Exercise directions »
Can you print everything from the start of the records down to the line containing "order: Passeriformes", including that line, with no changes at all?

[Start of Data shown]

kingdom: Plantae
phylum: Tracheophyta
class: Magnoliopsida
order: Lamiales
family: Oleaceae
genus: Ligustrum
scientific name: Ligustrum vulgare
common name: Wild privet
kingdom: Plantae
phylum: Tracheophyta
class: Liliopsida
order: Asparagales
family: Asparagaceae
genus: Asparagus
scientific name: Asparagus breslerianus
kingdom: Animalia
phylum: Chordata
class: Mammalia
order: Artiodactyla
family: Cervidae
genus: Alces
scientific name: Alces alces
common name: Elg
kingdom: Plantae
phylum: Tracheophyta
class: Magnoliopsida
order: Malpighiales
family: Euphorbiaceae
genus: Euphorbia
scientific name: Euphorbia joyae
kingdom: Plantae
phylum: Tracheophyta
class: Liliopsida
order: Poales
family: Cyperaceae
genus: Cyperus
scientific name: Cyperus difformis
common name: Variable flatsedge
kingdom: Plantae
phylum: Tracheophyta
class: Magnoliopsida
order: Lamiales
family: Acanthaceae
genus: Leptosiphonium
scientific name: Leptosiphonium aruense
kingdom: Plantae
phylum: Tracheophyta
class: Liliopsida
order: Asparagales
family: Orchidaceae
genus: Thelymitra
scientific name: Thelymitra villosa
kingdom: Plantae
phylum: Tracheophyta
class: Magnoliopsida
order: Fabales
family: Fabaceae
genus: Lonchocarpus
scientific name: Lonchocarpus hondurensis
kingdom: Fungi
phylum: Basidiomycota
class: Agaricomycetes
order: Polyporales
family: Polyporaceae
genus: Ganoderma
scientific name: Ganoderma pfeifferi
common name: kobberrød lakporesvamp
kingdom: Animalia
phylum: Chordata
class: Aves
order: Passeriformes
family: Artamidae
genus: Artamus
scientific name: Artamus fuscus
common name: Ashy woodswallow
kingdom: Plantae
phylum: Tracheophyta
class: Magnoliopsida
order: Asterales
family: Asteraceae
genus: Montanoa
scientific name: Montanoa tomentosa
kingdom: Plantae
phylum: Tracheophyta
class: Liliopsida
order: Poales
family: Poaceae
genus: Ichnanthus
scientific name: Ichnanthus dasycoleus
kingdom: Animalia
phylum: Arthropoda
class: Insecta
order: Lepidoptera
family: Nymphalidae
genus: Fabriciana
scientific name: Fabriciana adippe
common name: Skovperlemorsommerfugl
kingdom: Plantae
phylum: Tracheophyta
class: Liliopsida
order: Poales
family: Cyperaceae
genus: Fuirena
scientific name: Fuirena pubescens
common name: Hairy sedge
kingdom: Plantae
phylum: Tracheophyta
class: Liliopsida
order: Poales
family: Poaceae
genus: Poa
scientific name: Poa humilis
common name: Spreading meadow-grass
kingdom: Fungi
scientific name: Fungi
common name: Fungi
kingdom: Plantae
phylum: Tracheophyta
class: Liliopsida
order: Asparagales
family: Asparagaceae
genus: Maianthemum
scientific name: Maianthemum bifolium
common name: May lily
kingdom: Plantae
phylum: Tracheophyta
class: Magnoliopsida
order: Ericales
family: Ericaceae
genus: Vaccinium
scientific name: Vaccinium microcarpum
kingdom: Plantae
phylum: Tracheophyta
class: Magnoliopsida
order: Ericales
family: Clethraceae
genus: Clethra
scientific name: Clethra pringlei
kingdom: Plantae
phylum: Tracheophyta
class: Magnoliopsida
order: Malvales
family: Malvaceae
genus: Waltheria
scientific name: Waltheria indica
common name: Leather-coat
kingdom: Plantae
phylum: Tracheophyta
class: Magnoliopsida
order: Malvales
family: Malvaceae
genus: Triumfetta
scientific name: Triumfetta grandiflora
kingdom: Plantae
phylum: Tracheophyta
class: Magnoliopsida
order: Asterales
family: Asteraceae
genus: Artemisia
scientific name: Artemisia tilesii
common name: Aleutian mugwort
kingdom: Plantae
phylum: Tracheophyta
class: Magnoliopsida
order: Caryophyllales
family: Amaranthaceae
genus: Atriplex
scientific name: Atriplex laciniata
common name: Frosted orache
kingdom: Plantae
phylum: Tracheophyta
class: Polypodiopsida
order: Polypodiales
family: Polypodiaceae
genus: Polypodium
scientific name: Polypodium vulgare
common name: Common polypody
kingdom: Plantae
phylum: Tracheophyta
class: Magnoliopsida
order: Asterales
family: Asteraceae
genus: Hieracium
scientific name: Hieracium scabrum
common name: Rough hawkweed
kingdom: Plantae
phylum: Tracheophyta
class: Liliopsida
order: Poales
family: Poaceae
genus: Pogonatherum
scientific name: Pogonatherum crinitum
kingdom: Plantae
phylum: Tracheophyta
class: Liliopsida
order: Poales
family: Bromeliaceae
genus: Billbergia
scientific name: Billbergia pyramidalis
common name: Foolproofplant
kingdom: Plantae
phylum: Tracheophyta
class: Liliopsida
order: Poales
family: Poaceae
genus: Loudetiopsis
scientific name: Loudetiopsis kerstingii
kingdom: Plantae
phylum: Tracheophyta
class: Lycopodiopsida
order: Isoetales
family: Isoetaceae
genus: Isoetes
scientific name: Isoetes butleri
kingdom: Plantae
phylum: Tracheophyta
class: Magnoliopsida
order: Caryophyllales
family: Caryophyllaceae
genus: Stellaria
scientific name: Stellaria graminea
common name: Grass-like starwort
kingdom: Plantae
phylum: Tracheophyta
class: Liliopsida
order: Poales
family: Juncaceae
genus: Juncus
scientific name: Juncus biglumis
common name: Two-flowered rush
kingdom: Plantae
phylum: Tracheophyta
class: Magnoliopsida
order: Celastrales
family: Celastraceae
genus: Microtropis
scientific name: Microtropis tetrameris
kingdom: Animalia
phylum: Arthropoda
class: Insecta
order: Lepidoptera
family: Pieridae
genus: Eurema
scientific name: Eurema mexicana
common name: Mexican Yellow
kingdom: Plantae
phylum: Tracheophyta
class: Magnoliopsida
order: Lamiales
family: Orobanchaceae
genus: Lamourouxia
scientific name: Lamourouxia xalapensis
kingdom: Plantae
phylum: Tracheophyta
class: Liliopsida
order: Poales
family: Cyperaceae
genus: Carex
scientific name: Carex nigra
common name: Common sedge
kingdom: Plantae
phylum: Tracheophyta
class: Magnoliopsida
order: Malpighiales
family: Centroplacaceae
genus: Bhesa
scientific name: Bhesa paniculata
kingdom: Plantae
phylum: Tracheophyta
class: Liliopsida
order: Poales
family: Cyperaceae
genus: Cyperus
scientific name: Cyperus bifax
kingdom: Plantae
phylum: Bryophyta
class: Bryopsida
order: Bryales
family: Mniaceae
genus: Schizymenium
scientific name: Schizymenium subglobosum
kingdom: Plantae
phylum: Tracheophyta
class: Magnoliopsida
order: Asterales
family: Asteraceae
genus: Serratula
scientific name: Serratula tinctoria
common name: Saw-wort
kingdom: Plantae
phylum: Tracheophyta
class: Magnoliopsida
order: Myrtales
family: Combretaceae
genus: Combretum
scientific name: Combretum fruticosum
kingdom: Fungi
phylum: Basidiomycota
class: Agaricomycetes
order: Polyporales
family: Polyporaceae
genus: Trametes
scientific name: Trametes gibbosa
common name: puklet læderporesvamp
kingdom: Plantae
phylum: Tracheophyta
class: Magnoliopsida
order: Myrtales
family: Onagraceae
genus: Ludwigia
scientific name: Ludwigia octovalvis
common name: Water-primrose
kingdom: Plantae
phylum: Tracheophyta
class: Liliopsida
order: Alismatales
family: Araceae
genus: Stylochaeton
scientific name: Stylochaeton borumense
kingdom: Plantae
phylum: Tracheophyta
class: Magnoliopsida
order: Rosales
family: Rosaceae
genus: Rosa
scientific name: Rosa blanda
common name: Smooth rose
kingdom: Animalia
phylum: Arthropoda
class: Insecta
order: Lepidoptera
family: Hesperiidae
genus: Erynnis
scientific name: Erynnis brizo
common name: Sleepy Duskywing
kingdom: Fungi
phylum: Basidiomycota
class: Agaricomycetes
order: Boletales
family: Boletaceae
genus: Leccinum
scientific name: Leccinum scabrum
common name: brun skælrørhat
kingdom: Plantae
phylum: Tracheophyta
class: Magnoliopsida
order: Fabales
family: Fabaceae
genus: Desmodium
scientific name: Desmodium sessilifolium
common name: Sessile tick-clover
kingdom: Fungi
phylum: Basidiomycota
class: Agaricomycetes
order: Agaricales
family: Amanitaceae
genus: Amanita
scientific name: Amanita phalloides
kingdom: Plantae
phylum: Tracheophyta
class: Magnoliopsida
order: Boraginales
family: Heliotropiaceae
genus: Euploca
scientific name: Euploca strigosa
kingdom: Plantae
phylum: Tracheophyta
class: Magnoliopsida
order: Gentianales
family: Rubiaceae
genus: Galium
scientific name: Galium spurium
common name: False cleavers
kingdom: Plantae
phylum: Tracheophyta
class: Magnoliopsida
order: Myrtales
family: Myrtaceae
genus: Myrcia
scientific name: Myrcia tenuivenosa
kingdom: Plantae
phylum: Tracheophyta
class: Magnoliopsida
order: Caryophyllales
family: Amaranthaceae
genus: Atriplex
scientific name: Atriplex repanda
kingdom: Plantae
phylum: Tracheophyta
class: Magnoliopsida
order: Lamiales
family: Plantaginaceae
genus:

[End of Data shown]

Solution for this problem »
kingdom: Plantae
phylum: Tracheophyta
class: Magnoliopsida
order: Lamiales
family: Oleaceae
genus: Ligustrum
scientific name: Ligustrum vulgare
common name: Wild privet
kingdom: Plantae
phylum: Tracheophyta
class: Liliopsida
order: Asparagales
family: Asparagaceae
genus: Asparagus
scientific name: Asparagus breslerianus
kingdom: Animalia
phylum: Chordata
class: Mammalia
order: Artiodactyla
family: Cervidae
genus: Alces
scientific name: Alces alces
common name: Elg
kingdom: Plantae
phylum: Tracheophyta
class: Magnoliopsida
order: Malpighiales
family: Euphorbiaceae
genus: Euphorbia
scientific name: Euphorbia joyae
kingdom: Plantae
phylum: Tracheophyta
class: Liliopsida
order: Poales
family: Cyperaceae
genus: Cyperus
scientific name: Cyperus difformis
common name: Variable flatsedge
kingdom: Plantae
phylum: Tracheophyta
class: Magnoliopsida
order: Lamiales
family: Acanthaceae
genus: Leptosiphonium
scientific name: Leptosiphonium aruense
kingdom: Plantae
phylum: Tracheophyta
class: Liliopsida
order: Asparagales
family: Orchidaceae
genus: Thelymitra
scientific name: Thelymitra villosa
kingdom: Plantae
phylum: Tracheophyta
class: Magnoliopsida
order: Fabales
family: Fabaceae
genus: Lonchocarpus
scientific name: Lonchocarpus hondurensis
kingdom: Fungi
phylum: Basidiomycota
class: Agaricomycetes
order: Polyporales
family: Polyporaceae
genus: Ganoderma
scientific name: Ganoderma pfeifferi
common name: kobberrød lakporesvamp
kingdom: Animalia
phylum: Chordata
class: Aves
order: Passeriformes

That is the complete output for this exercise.